Ese fue el principio de mi hermano en la política.

La política no es para los buenos. Pese a que me lleva tres años, lo supe primero, aunque tal vez me estoy apurando y él, incluso hoy, no lo sepa. Dice que en La Moneda pudo ver lo que desde otro ángulo, salvo, quizá Valparaíso, no se aprecia. Pequeñeces y vanidades, tiempos muertos, políticos-pyme cuyo negocio es salir elegidos y ganar plata. Se va. Lo hace desilusionado de lo que vio en cada esquina pero no por eso, no, contra eso podría haber luchado, dice. Se va porque ya cumplió, porque su única vocación no es la política, porque lo tenía decidido hace mucho, porque le toca a otros, porque lo hubiera hecho igual aunque le hubieran entregado el gobierno a los propios, porque desprecia a los que se quedan atados, porque le da terror. Todo eso dice. Y también, que es definitivo y en paz porque así como Lagos mató el fantasma del socialismo, Piñera hizo desaparecer el del pinochetismo y de esa derecha momia preocupada de cuidar a la élite y a los empresarios o a los militares. Que quedó desordenado el sector, sí, claro, pero lo natural. Fíjate cómo estaba la Concertación cuando perdió el 2010.

Pero sobre todo se va del partido que vio nacer porque él venía de antes, de Unión Nacional, de la calle Ricardo Matte Pérez, donde había que disfrazar al partido de ‘movimiento’ para escapar de la dictadura y sus prohibiciones, donde iban algunos, pocos, a bosquejar un gobierno para Chile, a soñar desde ese presente gris donde mandaba Augusto el futuro libre, la presidencia que vendría.

Desde que ganaron la presidencia empezó a ocurrirle lo que para mí hubiera sido extraño que no le ocurriese.

Incomodarse, de a poco pero persistentemente. Aburrirse. Enrabiarse. Frustrarse. Fueron las mezquindades, la pequeñez, me explica.

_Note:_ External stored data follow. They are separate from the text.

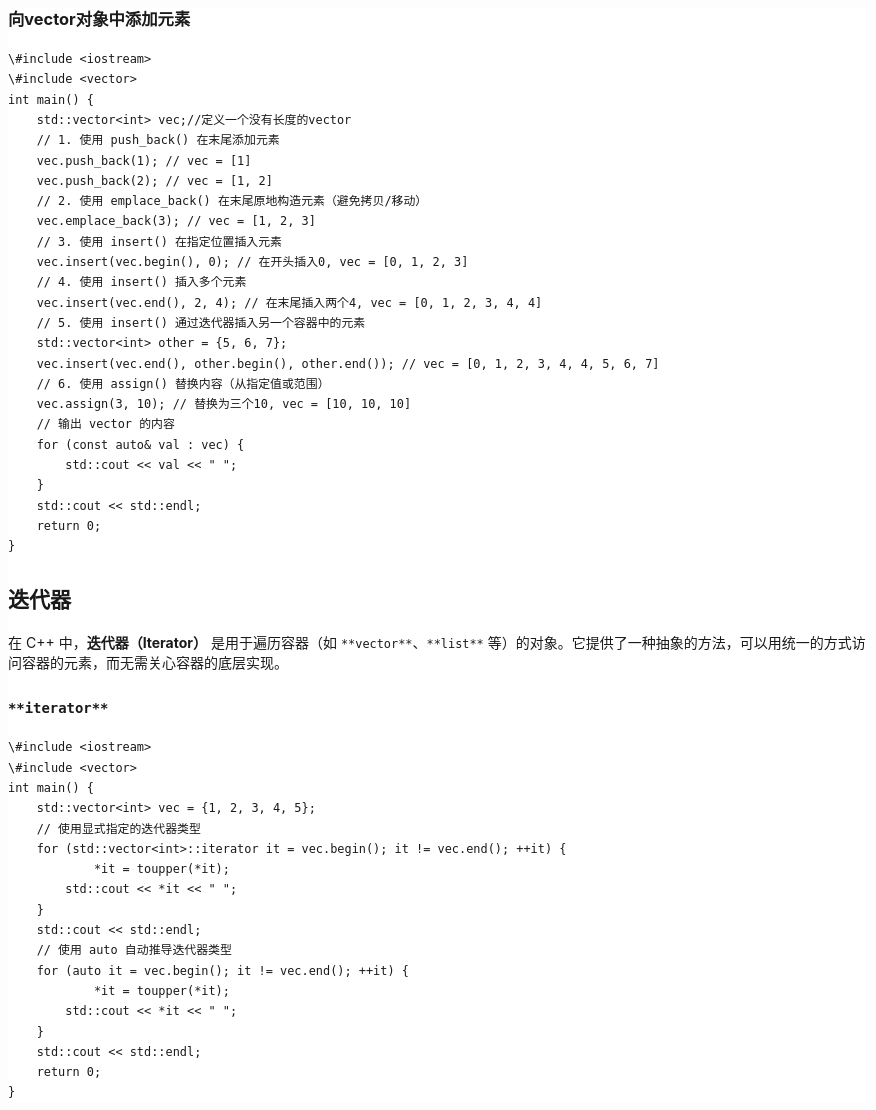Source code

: ### 向vector对象中添加元素

```
\#include <iostream>
\#include <vector>
int main() {
    std::vector<int> vec;//定义一个没有长度的vector
    // 1. 使用 push_back() 在末尾添加元素
    vec.push_back(1); // vec = [1]
    vec.push_back(2); // vec = [1, 2]
    // 2. 使用 emplace_back() 在末尾原地构造元素（避免拷贝/移动）
    vec.emplace_back(3); // vec = [1, 2, 3]
    // 3. 使用 insert() 在指定位置插入元素
    vec.insert(vec.begin(), 0); // 在开头插入0, vec = [0, 1, 2, 3]
    // 4. 使用 insert() 插入多个元素
    vec.insert(vec.end(), 2, 4); // 在末尾插入两个4, vec = [0, 1, 2, 3, 4, 4]
    // 5. 使用 insert() 通过迭代器插入另一个容器中的元素
    std::vector<int> other = {5, 6, 7};
    vec.insert(vec.end(), other.begin(), other.end()); // vec = [0, 1, 2, 3, 4, 4, 5, 6, 7]
    // 6. 使用 assign() 替换内容（从指定值或范围）
    vec.assign(3, 10); // 替换为三个10, vec = [10, 10, 10]
    // 输出 vector 的内容
    for (const auto& val : vec) {
        std::cout << val << " ";
    }
    std::cout << std::endl;
    return 0;
}
```

## 迭代器
在 C++ 中，**迭代器（Iterator）** 是用于遍历容器（如 `**vector**`、`**list**` 等）的对象。它提供了一种抽象的方法，可以用统一的方式访问容器的元素，而无需关心容器的底层实现。
### `**iterator**`

```
\#include <iostream>
\#include <vector>
int main() {
    std::vector<int> vec = {1, 2, 3, 4, 5};
    // 使用显式指定的迭代器类型
    for (std::vector<int>::iterator it = vec.begin(); it != vec.end(); ++it) {
		    *it = toupper(*it);
        std::cout << *it << " ";
    }
    std::cout << std::endl;
    // 使用 auto 自动推导迭代器类型
    for (auto it = vec.begin(); it != vec.end(); ++it) {
		    *it = toupper(*it);
        std::cout << *it << " ";
    }
    std::cout << std::endl;
    return 0;
}
```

La propia tribu atávicamente desesperada porque uno de los suyos había llegado a puerto.

Allamand, Ossandón y Larraín.

Allamand partió de inmediato: entre la primera y la segunda vuelta, cuando Rodrigo encauzaba una campaña que hervía a grados inéditos, se fue a subir un cerro. Y como si ese cerro nunca hubiera existido, hizo un berrinche cuando no lo nombraron ministro. Después lo llamaron y aceptó, por supuesto, feliz y callado mientras convino. Incluso de orgulloso partidario anduvo, por si ganaba la primaria que Longueira le ganó. Pero empezó de nuevo. Y muy pronto. No son los únicos, pero son los tres zainos a los que no sólo Rodrigo apunta. Se siente como si un amigo hubiera estado en peligro y ellos, que debieron y pudieron haberle tendido la mano, doblaron el codo. ¿Sabes la angustia de que no se muriera nadie con marchas de 200 mil personas en una calle? –me pregunta. Las mayores protestas desde el año 73 y ningún muerto en esas marchas, ninguno.

Rodrigo es el latino de esta familia nuestra de inmigrantes pobres, rusos y alemanes, donde hasta hoy casi no se habla. Venimos de los pogroms, comíamos pepinos en agua porque no alcanzaba para el vinagre, tuvimos un almacén en Nueva Imperial, un tío en un kibutz en Israel, otro preso en la isla Dawson, un padre socialista en Concepción y compañero del compañero Allende en Medicina y una madre que lloró de alegría con el golpe.

Creo que la casa de Padre Hurtado es hoy un restorán.

Éramos unos niños cuando Espina hacía sonar el teléfono color crema y sin botones del pasillo.

Me contaron que en el verano, hermanito, estuviste riéndote y cantando desnúdate de Cocciante en un karaoke cerca de la playa, en el norte. ¿Puede ser tu nuevo principio?

*Periodista y hermana del ex ministro Rodrigo Hinzpeter.